▶ TASK INSTRUCTIONS
Extract the text lines from all of the records below and copy each one without any change. Leave the picture markers out of your answer.

------

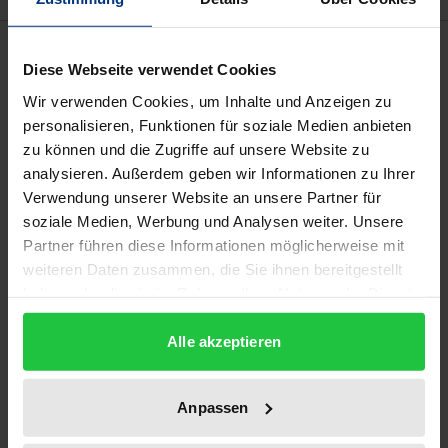
Bibliografische Angaben
Diese Webseite verwendet Cookies
Wir verwenden Cookies, um Inhalte und Anzeigen zu
Auflage
personalisieren, Funktionen für soziale Medien anbieten
1
zu können und die Zugriffe auf unsere Website zu
analysieren. Außerdem geben wir Informationen zu Ihrer
ISBN
Verwendung unserer Website an unsere Partner für
978-3-7890-3511-1
soziale Medien, Werbung und Analysen weiter. Unsere
Partner führen diese Informationen möglicherweise mit
Untertitel
weiteren Daten zusammen, die Sie ihnen bereitgestellt
The Legal Framework for Trading with Israel
haben oder die sie im Rahmen Ihrer Nutzung der Dienste
between Theory and Practice
gesammelt haben.
Alle akzeptieren
Erscheinungsdatum
15.12.1994
Anpassen
Erscheinungsjahr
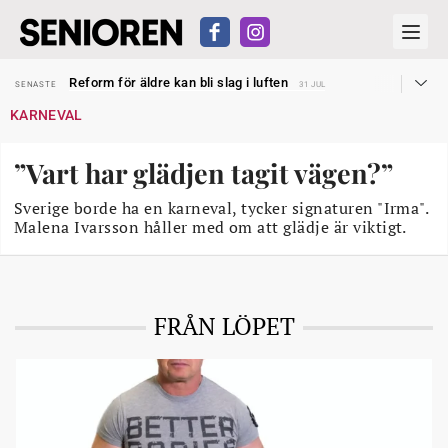
Sven Hagströmer sommarpratar
SENASTE
26 JUL
Reform för äldre kan bli slag i luften
SENASTE
31 JUL
Kravet: Nu måste 65-årsgränsen bort
SENASTE
30 JUL
KARNEVAL
Dom öppnar för rätt till garantipension
SENASTE
30 JUL
Snart kan telefonförsäljning förbjudas i Sverige
SENASTE
29 JUL
Hyror rusar ifrån äldres bostadstillägg
SENASTE
28 JUL
”Vart har glädjen tagit vägen?”
Liten höjning av garantipensionen
SENASTE
27 JUL
Sven Hagströmer sommarpratar
SENASTE
26 JUL
Reform för äldre kan bli slag i luften
Sverige borde ha en karneval, tycker signaturen "Irma".
SENASTE
31 JUL
Malena Ivarsson håller med om att glädje är viktigt.
FRÅN LÖPET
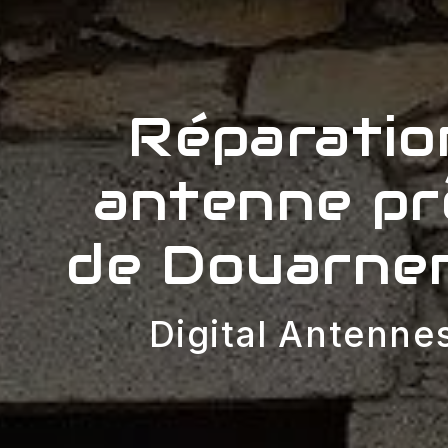
Réparatio
antenne pr
de Douarne
Digital Antenne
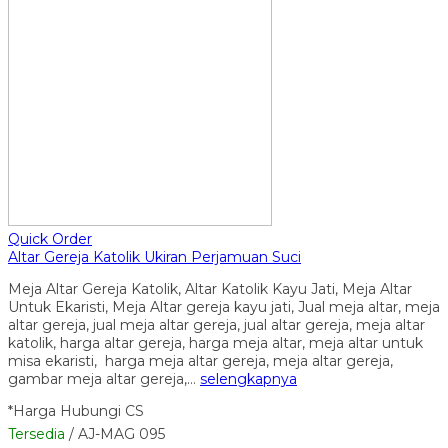
Quick Order
Altar Gereja Katolik Ukiran Perjamuan Suci
Meja Altar Gereja Katolik, Altar Katolik Kayu Jati, Meja Altar
Untuk Ekaristi, Meja Altar gereja kayu jati, Jual meja altar, meja
altar gereja, jual meja altar gereja, jual altar gereja, meja altar
katolik, harga altar gereja, harga meja altar, meja altar untuk
misa ekaristi, harga meja altar gereja, meja altar gereja,
gambar meja altar gereja,…
selengkapnya
*Harga Hubungi CS
Tersedia
/ AJ-MAG 095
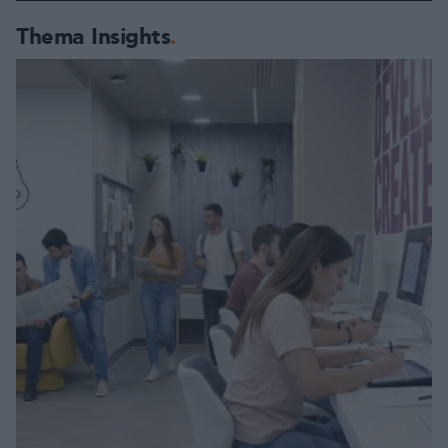
Thema Insights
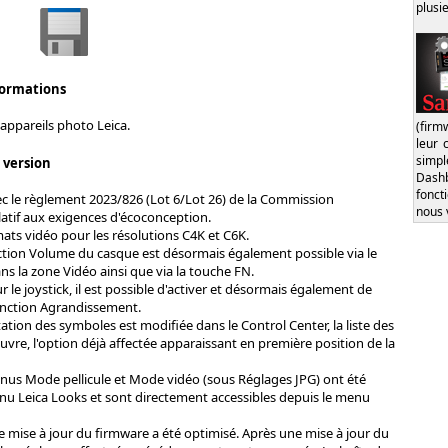
plusi
formations
appareils photo Leica.
(firm
leur 
simp
s version
Dash
fonct
c le règlement 2023/826 (Lot 6/Lot 26) de la Commission
nous 
atif aux exigences d'écoconception.
ts vidéo pour les résolutions C4K et C6K.
nction Volume du casque est désormais également possible via le
s la zone Vidéo ainsi que via la touche FN.
 le joystick, il est possible d'activer et désormais également de
fonction Agrandissement.
tation des symboles est modifiée dans le Control Center, la liste des
ouvre, l'option déjà affectée apparaissant en première position de la
nus Mode pellicule et Mode vidéo (sous Réglages JPG) ont été
nu Leica Looks et sont directement accessibles depuis le menu
 mise à jour du firmware a été optimisé. Après une mise à jour du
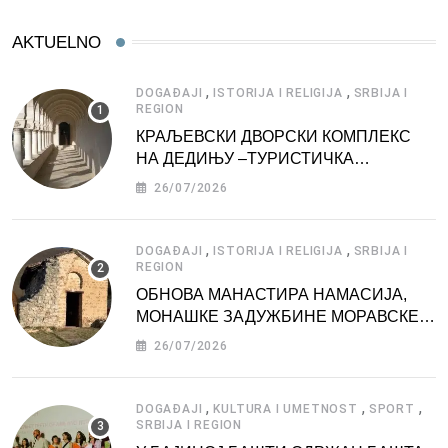
AKTUELNO
,
,
DOGAĐAJI
ISTORIJA I RELIGIJA
SRBIJA I
REGION
КРАЉЕВСКИ ДВОРСКИ КОМПЛЕКС
НА ДЕДИЊУ –ТУРИСТИЧКА
АТРАКЦИЈА
26/07/2026
,
,
DOGAĐAJI
ISTORIJA I RELIGIJA
SRBIJA I
REGION
ОБНОВА МАНАСТИРА НАМАСИЈА,
МОНАШКЕ ЗАДУЖБИНЕ МОРАВСКЕ
СРБИЈЕ
26/07/2026
,
,
,
DOGAĐAJI
KULTURA I UMETNOST
SPORT
SRBIJA I REGION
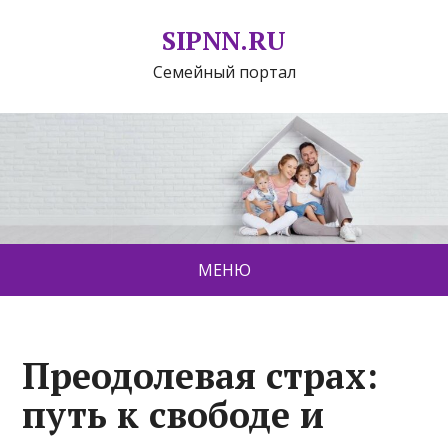
SIPNN.RU
Семейный портал
МЕНЮ
Преодолевая страх:
путь к свободе и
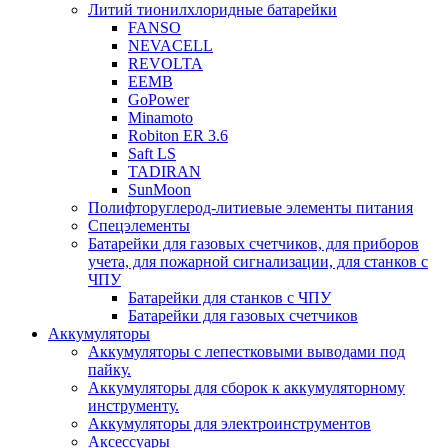
Литий тионилхлоридные батарейки
FANSO
NEVACELL
REVOLTA
EEMB
GoPower
Minamoto
Robiton ER 3.6
Saft LS
TADIRAN
SunMoon
Полифторуглерод-литиевые элементы питания
Спецэлементы
Батарейки для газовых счетчиков, для приборов
учета, для пожарной сигнализации, для станков с
ЧПУ
Батарейки для станков с ЧПУ
Батарейки для газовых счетчиков
Аккумуляторы
Аккумуляторы с лепестковыми выводами под
пайку.
Аккумуляторы для сборок к аккумуляторному
инструменту.
Аккумуляторы для электроинструментов
Аксессуары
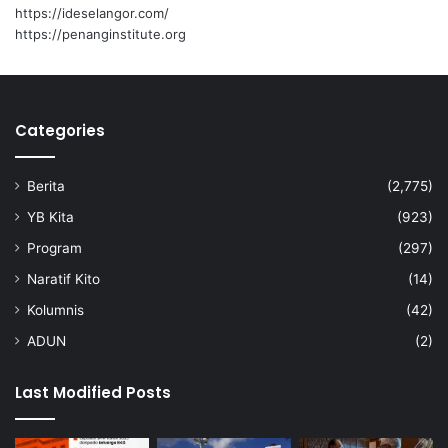
s
https://ideselangor.com/
https://penanginstitute.org
Categories
Berita
(2,775)
YB Kita
(923)
Program
(297)
Naratif Kito
(14)
Kolumnis
(42)
ADUN
(2)
Last Modified Posts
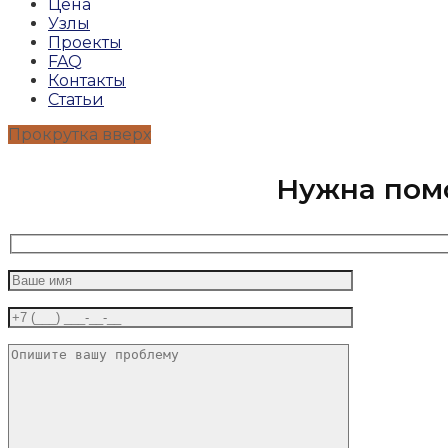
Цена
Узлы
Проекты
FAQ
Контакты
Статьи
Прокрутка вверх
Нужна пом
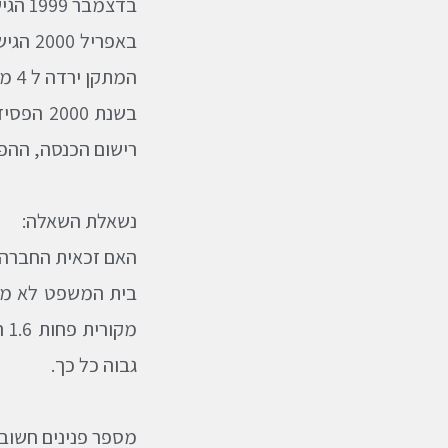
בדצמבר 1999 הגישה החברה דוח שנתי לשנת 98, בו דווחה על הכנסה של כתשעה מיליון ש"ח.
המתקן ירדה ל 4 מליוני ש"ח בלבד.
רישום הכנסה, ההפסד לצורך
נשאלת השאלה:
האם זכאית החברה לתקן את הדוח ל
גבוה כל כך.
מספר פנינים חשובו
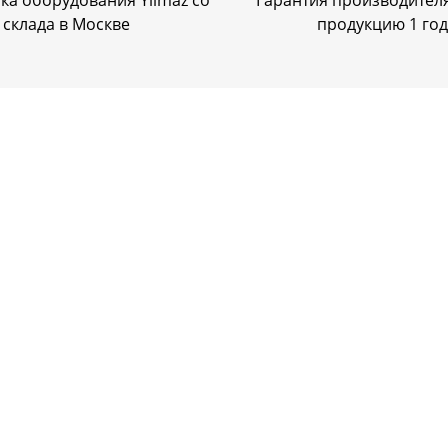
ка оборудования Yilmaz со
Гарантия производителя
склада в Москве
продукцию 1 год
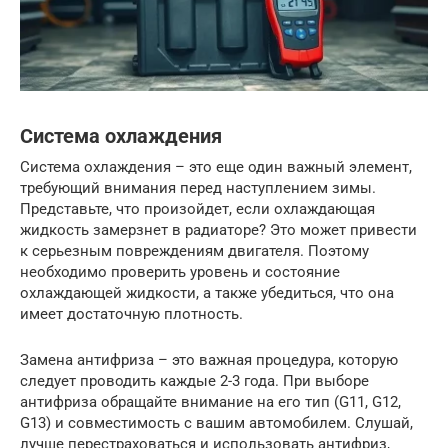
Система охлаждения
Система охлаждения – это еще один важный элемент,
требующий внимания перед наступлением зимы.
Представьте, что произойдет, если охлаждающая
жидкость замерзнет в радиаторе? Это может привести
к серьезным повреждениям двигателя. Поэтому
необходимо проверить уровень и состояние
охлаждающей жидкости, а также убедиться, что она
имеет достаточную плотность.
Замена антифриза – это важная процедура, которую
следует проводить каждые 2-3 года. При выборе
антифриза обращайте внимание на его тип (G11, G12,
G13) и совместимость с вашим автомобилем. Слушай,
лучше перестраховаться и использовать антифриз,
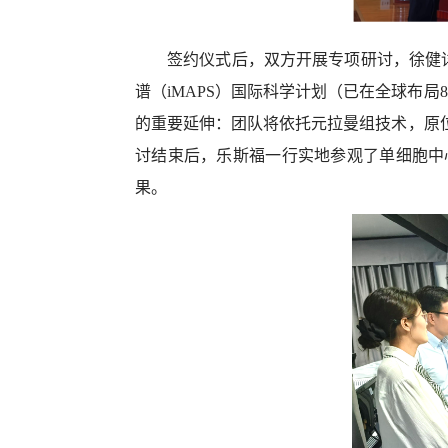
签约仪式后，双方开展专项研讨，徐健
谱（
iMAPS
）国际科学计划（已在全球布局
8
的重要延伸：团队将依托元拉曼组技术，原
讨结束后，乐斯福一行实地参观了单细胞中
果。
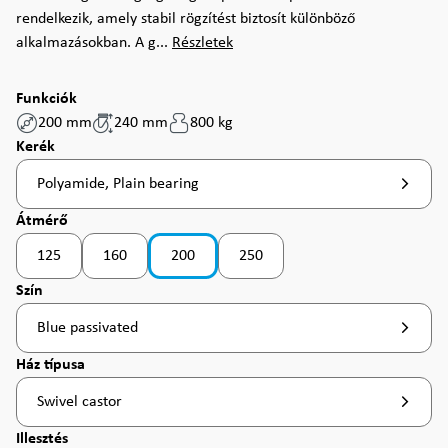
rendelkezik, amely stabil rögzítést biztosít különböző
alkalmazásokban. A g...
Részletek
Funkciók
200 mm
240 mm
800 kg
Válasszon
Kerék
Polyamide, Plain bearing
Válasszon
Átmérő
125
160
200
250
(Ez az opció jelenleg nem érhető el. )
(Ez az opció jelenleg nem érhető el. )
Válasszon
Szín
Blue passivated
Válasszon
Ház típusa
Swivel castor
Válasszon
Illesztés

------

▶ RESPONSE TO THIS EXERCISE
Bibliografische Angaben
Diese Webseite verwendet Cookies
Wir verwenden Cookies, um Inhalte und Anzeigen zu
Auflage
personalisieren, Funktionen für soziale Medien anbieten
1
zu können und die Zugriffe auf unsere Website zu
analysieren. Außerdem geben wir Informationen zu Ihrer
ISBN
Verwendung unserer Website an unsere Partner für
978-3-7890-3511-1
soziale Medien, Werbung und Analysen weiter. Unsere
Partner führen diese Informationen möglicherweise mit
Untertitel
weiteren Daten zusammen, die Sie ihnen bereitgestellt
The Legal Framework for Trading with Israel
haben oder die sie im Rahmen Ihrer Nutzung der Dienste
between Theory and Practice
gesammelt haben.
Alle akzeptieren
Erscheinungsdatum
15.12.1994
Anpassen
Erscheinungsjahr
Sven Hagströmer sommarpratar
SENASTE
26 JUL
Reform för äldre kan bli slag i luften
SENASTE
31 JUL
Kravet: Nu måste 65-årsgränsen bort
SENASTE
30 JUL
KARNEVAL
Dom öppnar för rätt till garantipension
SENASTE
30 JUL
Snart kan telefonförsäljning förbjudas i Sverige
SENASTE
29 JUL
Hyror rusar ifrån äldres bostadstillägg
SENASTE
28 JUL
”Vart har glädjen tagit vägen?”
Liten höjning av garantipensionen
SENASTE
27 JUL
Sven Hagströmer sommarpratar
SENASTE
26 JUL
Reform för äldre kan bli slag i luften
Sverige borde ha en karneval, tycker signaturen "Irma".
SENASTE
31 JUL
Malena Ivarsson håller med om att glädje är viktigt.
FRÅN LÖPET
Réparatio
antenne pr
de Douarne
Digital Antenne
Quick Order
Altar Gereja Katolik Ukiran Perjamuan Suci
Meja Altar Gereja Katolik, Altar Katolik Kayu Jati, Meja Altar
Untuk Ekaristi, Meja Altar gereja kayu jati, Jual meja altar, meja
altar gereja, jual meja altar gereja, jual altar gereja, meja altar
katolik, harga altar gereja, harga meja altar, meja altar untuk
misa ekaristi, harga meja altar gereja, meja altar gereja,
gambar meja altar gereja,…
selengkapnya
*Harga Hubungi CS
Tersedia
/ AJ-MAG 095
Thema Insights
plusi
formations
appareils photo Leica.
(firm
leur 
simp
s version
Dash
fonct
c le règlement 2023/826 (Lot 6/Lot 26) de la Commission
nous 
atif aux exigences d'écoconception.
ts vidéo pour les résolutions C4K et C6K.
nction Volume du casque est désormais également possible via le
s la zone Vidéo ainsi que via la touche FN.
 le joystick, il est possible d'activer et désormais également de
fonction Agrandissement.
tation des symboles est modifiée dans le Control Center, la liste des
ouvre, l'option déjà affectée apparaissant en première position de la
nus Mode pellicule et Mode vidéo (sous Réglages JPG) ont été
nu Leica Looks et sont directement accessibles depuis le menu
 mise à jour du firmware a été optimisé. Après une mise à jour du
AKTUELNO
,
,
DOGAĐAJI
ISTORIJA I RELIGIJA
SRBIJA I
REGION
КРАЉЕВСКИ ДВОРСКИ КОМПЛЕКС
НА ДЕДИЊУ –ТУРИСТИЧКА
АТРАКЦИЈА
26/07/2026
,
,
DOGAĐAJI
ISTORIJA I RELIGIJA
SRBIJA I
REGION
ОБНОВА МАНАСТИРА НАМАСИЈА,
МОНАШКЕ ЗАДУЖБИНЕ МОРАВСКЕ
СРБИЈЕ
26/07/2026
,
,
,
DOGAĐAJI
KULTURA I UMETNOST
SPORT
SRBIJA I REGION
SIPNN.RU
Семейный портал
МЕНЮ
Преодолевая страх:
путь к свободе и
Литий тионилхлоридные батарейки
FANSO
NEVACELL
REVOLTA
EEMB
GoPower
Minamoto
Robiton ER 3.6
Saft LS
TADIRAN
SunMoon
Полифторуглерод-литиевые элементы питания
Спецэлементы
Батарейки для газовых счетчиков, для приборов
учета, для пожарной сигнализации, для станков с
ЧПУ
Батарейки для станков с ЧПУ
Батарейки для газовых счетчиков
Аккумуляторы
Аккумуляторы с лепестковыми выводами под
пайку.
Аккумуляторы для сборок к аккумуляторному
инструменту.
Аккумуляторы для электроинструментов
Аксессуары
s
https://ideselangor.com/
https://penanginstitute.org
Categories
Berita
(2,775)
YB Kita
(923)
Program
(297)
Naratif Kito
(14)
Kolumnis
(42)
ADUN
(2)
Last Modified Posts
Цена
Узлы
Проекты
FAQ
Контакты
Статьи
Прокрутка вверх
Нужна пом
בדצמבר 1999 הגישה החברה דוח שנתי לשנת 98, בו דווחה על הכנסה של כתשעה מיליון ש"ח.
המתקן ירדה ל 4 מליוני ש"ח בלבד.
רישום הכנסה, ההפסד לצורך
נשאלת השאלה:
האם זכאית החברה לתקן את הדוח ל
גבוה כל כך.
מספר פנינים חשובו
ка оборудования Yilmaz со
Гарантия производителя
склада в Москве
продукцию 1 год
Система охлаждения
Система охлаждения – это еще один важный элемент,
требующий внимания перед наступлением зимы.
Представьте, что произойдет, если охлаждающая
жидкость замерзнет в радиаторе? Это может привести
к серьезным повреждениям двигателя. Поэтому
необходимо проверить уровень и состояние
охлаждающей жидкости, а также убедиться, что она
имеет достаточную плотность.
Замена антифриза – это важная процедура, которую
следует проводить каждые 2-3 года. При выборе
антифриза обращайте внимание на его тип (G11, G12,
G13) и совместимость с вашим автомобилем. Слушай,
лучше перестраховаться и использовать антифриз,
签约仪式后，双方开展专项研讨，徐健
谱（
iMAPS
）国际科学计划（已在全球布局
8
的重要延伸：团队将依托元拉曼组技术，原
讨结束后，乐斯福一行实地参观了单细胞中
果。
rendelkezik, amely stabil rögzítést biztosít különböző
alkalmazásokban. A g...
Részletek
Funkciók
200 mm
240 mm
800 kg
Válasszon
Kerék
Polyamide, Plain bearing
Válasszon
Átmérő
125
160
200
250
(Ez az opció jelenleg nem érhető el. )
(Ez az opció jelenleg nem érhető el. )
Válasszon
Szín
Blue passivated
Válasszon
Ház típusa
Swivel castor
Válasszon
Illesztés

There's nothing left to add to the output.